**Trecho selecionado**
※ ※ ※
Ano da publicação: 2010
ONGS – Instrumento de Gestão Ambiental
Introdução
Correta é a afirmação de que a sociedade civil é tripolar, no sentido de que há três forças em ação: a iniciativa privada empresas), o governo e as ONGS, o que demonstra a importância destas.
As ONGS já foram chamadas de “A Nova Esquerda do Brasil”, ou a “verdadeira oposição”, e também de “Inimigas do Capitalismo” (entre outros por Felipe Seibel e Tatiana Gianini, da Revista Exame), pela liberdade, coragem e iniciativa que têm de enfrentar governo e toda sociedade, na defesa dos interesses para os quais foram criadas, notadamente interesses sócio-ambientais.
Problema que não será abordado analiticamente neste trabalho, pois que demais complexo – o que demandaria espaço próprio – mas que tem de ser citado, é o das ONGS de fachada, utilizadas na defesa de interesses escusos, como o da “internacionalização da Amazônia” e usurpação de nossa riqueza.
※ ※ ※
**Registros brutos**

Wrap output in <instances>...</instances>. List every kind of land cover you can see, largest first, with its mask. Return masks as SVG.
※ ※ ※
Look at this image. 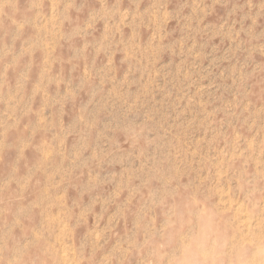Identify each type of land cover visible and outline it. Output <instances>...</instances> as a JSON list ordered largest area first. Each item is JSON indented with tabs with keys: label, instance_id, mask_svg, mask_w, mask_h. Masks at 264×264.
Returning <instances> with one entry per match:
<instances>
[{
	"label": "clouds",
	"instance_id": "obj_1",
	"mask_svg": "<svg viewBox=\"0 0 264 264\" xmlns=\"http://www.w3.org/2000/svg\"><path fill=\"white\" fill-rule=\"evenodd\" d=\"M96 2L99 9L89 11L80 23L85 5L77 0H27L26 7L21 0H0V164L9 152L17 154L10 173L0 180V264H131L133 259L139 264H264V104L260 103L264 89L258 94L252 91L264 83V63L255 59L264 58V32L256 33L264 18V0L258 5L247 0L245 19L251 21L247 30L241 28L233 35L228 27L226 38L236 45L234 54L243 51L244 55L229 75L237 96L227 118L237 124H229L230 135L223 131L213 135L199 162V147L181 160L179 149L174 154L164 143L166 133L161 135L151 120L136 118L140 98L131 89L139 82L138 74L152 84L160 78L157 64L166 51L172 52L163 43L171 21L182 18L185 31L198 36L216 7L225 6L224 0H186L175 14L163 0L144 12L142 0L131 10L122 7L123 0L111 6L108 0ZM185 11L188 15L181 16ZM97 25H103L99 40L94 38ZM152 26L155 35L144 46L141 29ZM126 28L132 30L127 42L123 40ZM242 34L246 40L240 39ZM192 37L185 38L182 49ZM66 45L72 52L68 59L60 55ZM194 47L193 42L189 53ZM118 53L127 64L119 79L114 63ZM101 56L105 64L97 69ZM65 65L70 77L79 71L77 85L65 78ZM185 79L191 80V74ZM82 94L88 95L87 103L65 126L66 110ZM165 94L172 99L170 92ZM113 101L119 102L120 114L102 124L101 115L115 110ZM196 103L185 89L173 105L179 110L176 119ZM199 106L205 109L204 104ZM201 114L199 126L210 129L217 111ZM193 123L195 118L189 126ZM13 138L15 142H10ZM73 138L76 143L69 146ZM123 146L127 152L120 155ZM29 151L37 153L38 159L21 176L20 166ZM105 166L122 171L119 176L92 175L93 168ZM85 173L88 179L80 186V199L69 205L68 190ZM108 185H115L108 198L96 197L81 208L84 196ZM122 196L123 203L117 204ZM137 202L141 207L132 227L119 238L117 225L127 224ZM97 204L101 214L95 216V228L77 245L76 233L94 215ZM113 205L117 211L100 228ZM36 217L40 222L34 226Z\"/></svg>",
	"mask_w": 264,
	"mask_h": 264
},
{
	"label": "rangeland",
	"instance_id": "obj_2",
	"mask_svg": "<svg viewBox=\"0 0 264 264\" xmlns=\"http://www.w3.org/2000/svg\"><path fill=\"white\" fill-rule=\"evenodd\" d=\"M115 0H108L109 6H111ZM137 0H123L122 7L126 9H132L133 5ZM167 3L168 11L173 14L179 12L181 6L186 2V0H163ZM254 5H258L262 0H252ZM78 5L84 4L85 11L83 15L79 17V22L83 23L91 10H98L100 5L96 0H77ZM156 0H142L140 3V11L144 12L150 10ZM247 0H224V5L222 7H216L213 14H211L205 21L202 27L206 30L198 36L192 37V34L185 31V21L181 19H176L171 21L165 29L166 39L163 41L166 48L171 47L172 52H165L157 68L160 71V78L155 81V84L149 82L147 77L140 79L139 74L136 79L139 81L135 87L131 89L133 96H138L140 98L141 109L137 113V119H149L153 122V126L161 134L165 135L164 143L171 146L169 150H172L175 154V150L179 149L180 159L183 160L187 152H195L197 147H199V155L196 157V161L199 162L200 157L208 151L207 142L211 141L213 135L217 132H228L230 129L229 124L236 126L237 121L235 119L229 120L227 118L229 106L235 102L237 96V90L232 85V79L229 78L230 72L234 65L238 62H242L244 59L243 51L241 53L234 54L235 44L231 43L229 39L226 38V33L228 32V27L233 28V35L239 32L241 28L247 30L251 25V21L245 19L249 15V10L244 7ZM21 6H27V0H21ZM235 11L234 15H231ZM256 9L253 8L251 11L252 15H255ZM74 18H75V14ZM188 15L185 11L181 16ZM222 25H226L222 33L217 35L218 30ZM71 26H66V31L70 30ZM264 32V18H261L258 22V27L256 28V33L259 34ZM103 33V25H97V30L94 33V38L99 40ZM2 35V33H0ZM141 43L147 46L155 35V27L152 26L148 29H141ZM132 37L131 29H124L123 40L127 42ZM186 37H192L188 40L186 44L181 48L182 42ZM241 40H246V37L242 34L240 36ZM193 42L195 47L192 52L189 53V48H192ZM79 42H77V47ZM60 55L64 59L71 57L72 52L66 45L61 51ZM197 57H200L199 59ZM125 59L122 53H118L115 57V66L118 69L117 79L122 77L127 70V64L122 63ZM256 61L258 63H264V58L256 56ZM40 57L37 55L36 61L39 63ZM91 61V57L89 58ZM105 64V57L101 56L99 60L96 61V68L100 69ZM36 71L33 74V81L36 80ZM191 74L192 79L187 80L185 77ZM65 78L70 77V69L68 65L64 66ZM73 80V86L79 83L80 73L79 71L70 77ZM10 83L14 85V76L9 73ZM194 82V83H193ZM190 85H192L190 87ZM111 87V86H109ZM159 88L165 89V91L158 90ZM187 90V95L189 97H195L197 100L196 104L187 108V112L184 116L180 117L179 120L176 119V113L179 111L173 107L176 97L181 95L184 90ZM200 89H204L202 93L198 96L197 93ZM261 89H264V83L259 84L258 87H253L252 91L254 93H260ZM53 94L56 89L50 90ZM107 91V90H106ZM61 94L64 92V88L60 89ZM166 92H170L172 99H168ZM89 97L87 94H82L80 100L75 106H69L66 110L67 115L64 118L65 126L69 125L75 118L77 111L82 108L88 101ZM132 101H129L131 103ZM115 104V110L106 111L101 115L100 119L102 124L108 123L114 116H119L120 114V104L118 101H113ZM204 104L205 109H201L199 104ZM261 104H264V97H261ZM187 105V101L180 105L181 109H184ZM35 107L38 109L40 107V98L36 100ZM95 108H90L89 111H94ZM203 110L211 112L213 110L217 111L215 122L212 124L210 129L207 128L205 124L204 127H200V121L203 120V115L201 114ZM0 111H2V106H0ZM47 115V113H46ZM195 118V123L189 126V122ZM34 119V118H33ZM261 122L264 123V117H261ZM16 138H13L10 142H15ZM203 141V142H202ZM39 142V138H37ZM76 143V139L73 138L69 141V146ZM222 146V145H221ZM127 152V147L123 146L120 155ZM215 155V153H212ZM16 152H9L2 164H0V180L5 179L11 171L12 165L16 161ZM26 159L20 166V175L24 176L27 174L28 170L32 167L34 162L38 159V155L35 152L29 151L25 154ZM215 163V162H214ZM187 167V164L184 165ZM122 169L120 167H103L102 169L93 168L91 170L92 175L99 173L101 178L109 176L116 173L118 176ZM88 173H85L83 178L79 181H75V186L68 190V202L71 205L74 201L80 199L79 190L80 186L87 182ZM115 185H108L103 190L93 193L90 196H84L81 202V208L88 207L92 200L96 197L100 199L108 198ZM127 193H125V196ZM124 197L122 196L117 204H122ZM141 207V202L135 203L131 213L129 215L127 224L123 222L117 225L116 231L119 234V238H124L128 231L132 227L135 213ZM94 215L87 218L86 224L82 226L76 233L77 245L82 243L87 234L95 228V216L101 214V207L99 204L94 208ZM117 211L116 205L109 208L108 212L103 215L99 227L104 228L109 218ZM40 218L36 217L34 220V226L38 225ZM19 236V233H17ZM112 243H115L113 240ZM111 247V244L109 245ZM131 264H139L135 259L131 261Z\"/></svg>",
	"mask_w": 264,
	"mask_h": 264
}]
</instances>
※ ※ ※
**Tarefas a realizar**
**A.** Transcreva literalmente, do trecho sobre as ONGS, a passagem que vai de "As ONGS já foram" até "notadamente interesses sócio-ambientais.".
**B.** Com base no trecho sobre as ONGS, indique se cada afirmação abaixo está de acordo com ele, respondendo sim ou não e citando exatamente as palavras decisivas do trecho: (i) As ONGS já foram chamadas de "Inimigas do Capitalismo". (ii) O trabalho examinará analiticamente o problema das ONGS de fachada. (iii) Os interesses defendidos pelas ONGS são notadamente econômicos.

**Problemas resolvidos**
**A.**
As ONGS já foram chamadas de “A Nova Esquerda do Brasil”, ou a “verdadeira oposição”, e também de “Inimigas do Capitalismo” (entre outros por Felipe Seibel e Tatiana Gianini, da Revista Exame), pela liberdade, coragem e iniciativa que têm de enfrentar governo e toda sociedade, na defesa dos interesses para os quais foram criadas, notadamente interesses sócio-ambientais.

**B.**
(i) Sim: “e também de “Inimigas do Capitalismo””
(ii) Não: “Problema que não será abordado analiticamente neste trabalho”
(iii) Não: “notadamente interesses sócio-ambientais”